A simple look at linguistics illustrates the value of shared vocabulary. Our ability to communicate with others within our region is based on the fact that we have mutually accepted meanings for words. If individuals in a society refused to accept or understand words that were not defined by each individual or even by their family, it would undermine the process of gradually reaching mutual consensus on the usage and meanings of words that is necessary for the development and evolution of a language. Effective communication across a substantial population relies on this convergence of meanings.

The key point here is that property definitions with identical names that are combined from different sources should default to being treated as the same property. Mapping these definitions to separate properties to avoid collisions should be treated as the exception rather than the rule.

Collisions (really avoiding them)

But still, exceptions do happen, and sometimes different parties do use identical names for properties that really have different meaning and need different values. The hyperlinking capabilities that JSON Hyper Schema affords can still be used to solve this situation. When we need to avoid collisions we can map our own property names to specific property definitions from various schemas to create a composite schema with explicitly chosen names. In these two schemas, one price property is expecting a price in US dollars, and the other in UK pounds. We can create a composite schema:

{
  "extends": {"$ref": "http://www.book-warehouse.com/"},
  "properties": {
     "ukPrice": {"$ref": "http://uk-books.com/schema/book#properties.price"},
  }
}

We now have created a new schema that maps the property with the name “ukPrice” to the property definition from the uk-books.com domain of http://uk-books.com/schema/book#properties.price.

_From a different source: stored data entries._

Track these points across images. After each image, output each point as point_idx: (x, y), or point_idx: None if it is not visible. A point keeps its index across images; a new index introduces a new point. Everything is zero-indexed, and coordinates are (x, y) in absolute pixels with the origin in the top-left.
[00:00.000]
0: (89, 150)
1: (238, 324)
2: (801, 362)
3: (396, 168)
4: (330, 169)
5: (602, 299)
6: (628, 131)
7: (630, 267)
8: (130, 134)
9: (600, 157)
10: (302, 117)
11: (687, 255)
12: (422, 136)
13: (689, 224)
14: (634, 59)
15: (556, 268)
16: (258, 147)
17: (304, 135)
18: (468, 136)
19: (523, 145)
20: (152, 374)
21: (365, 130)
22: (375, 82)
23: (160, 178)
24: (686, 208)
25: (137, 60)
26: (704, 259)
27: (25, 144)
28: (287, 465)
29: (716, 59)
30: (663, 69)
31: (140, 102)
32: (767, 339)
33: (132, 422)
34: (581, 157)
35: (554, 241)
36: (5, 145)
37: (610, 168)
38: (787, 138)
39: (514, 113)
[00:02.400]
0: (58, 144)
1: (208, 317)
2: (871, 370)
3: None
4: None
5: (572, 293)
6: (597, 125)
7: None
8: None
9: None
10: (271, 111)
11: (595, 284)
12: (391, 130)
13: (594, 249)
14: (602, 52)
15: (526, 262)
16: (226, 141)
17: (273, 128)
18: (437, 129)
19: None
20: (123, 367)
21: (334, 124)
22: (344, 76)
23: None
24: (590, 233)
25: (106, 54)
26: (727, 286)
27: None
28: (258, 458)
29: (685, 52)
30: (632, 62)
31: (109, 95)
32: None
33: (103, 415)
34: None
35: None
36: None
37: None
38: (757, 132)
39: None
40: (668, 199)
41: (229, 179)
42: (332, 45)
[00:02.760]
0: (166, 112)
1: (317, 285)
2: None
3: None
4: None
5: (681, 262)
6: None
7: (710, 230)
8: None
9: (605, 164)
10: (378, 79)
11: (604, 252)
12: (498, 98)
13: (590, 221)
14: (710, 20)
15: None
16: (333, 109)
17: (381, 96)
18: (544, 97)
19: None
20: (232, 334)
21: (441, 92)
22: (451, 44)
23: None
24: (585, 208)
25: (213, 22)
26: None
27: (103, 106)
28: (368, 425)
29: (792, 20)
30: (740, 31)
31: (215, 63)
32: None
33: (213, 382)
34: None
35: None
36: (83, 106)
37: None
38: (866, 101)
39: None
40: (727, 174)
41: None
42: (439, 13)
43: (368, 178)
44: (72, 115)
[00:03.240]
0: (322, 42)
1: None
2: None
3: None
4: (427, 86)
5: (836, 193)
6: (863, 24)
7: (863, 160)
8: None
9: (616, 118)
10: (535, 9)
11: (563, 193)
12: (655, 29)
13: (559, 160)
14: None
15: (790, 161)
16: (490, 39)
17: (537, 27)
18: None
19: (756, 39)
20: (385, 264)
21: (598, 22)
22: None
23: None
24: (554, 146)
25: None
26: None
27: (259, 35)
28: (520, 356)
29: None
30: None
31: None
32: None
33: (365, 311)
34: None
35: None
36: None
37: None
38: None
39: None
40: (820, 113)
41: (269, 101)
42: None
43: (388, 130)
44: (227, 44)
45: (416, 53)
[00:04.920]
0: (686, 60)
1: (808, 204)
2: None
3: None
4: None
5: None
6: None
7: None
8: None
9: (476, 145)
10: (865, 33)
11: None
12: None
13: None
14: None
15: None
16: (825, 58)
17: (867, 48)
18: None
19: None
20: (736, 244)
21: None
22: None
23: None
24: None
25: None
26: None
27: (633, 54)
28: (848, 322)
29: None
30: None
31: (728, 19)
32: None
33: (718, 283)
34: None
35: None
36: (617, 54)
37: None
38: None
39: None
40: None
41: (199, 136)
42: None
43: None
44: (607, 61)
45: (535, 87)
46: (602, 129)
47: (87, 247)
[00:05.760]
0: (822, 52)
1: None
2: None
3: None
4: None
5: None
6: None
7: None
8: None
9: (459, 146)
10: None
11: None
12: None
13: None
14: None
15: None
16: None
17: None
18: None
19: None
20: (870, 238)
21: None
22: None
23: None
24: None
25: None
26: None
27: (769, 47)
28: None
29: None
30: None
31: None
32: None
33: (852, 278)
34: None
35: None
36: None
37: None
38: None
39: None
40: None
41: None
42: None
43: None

Alternately, one could also map property names to property definitions from different schemas to combine property definitions that may have different property names in their containing schemas.

Extensible Schemas

One particular form of schemas that can benefit from authoritative definitions are meta-schemas. Schemas are a quintessential example of data that can benefit from additional properties beyond those defined by the actual JSON Schema specification. JSON Schema defines a number of properties for schemas, but it can be very convenient to include extra data on schemas, such as information about suggested visual layout, persistence information, and associated class implementation information. With JSON Hyper Schemas, one can define a meta-schema that defines the structure and additional properties of your schemas, giving a concrete URL-backed meaning to the properties you add to your schema. For example, we could define a meta-schema:

http://some-site.com/deprec-schema:

Content-Type: application/schema+json; schema=http://json-schema.org/hyper-schema
{
  "extends": {"$ref": "http://json-schema.org/hyper-schema"},
  "properties": {
     "deprecated": {
        "type": "string",
        "description": "When present, this indicates that the associated property \
             is deprecated. The schema value provides information on what \
             property should be used instead".
      }
  }
}

Now we can use the “deprecated” property in our own schemas:

Content-Type: application/schema+json; schema=http://some-site.com/deprec-schema;
{
  "properties": {
     "name":{"type": "string", "deprecated": "Please use 'title' instead"},
     "title":{"type": "string", "description": "The title of this document"},
     ....
  }
}

Namespacing, the JSON way

JSON Hyper Schema is a sufficient building block upon which we can realize the goals of namespacing, namely, meanings from distributed parties can be authoritatively ascribed to elements of a data structure with property name sharing and conflict resolution control. What is elegant about this approach is that basically nothing needs to be modified in the actual instance data structures themselves. URI attribution is done through media type parameters in combination with schemas. The actual data stays unchanged, it is still the original simple, easy to read, compact JSON. JSON namespacing not only fits with JSON technically, but it fits in spirit: data is simple and light.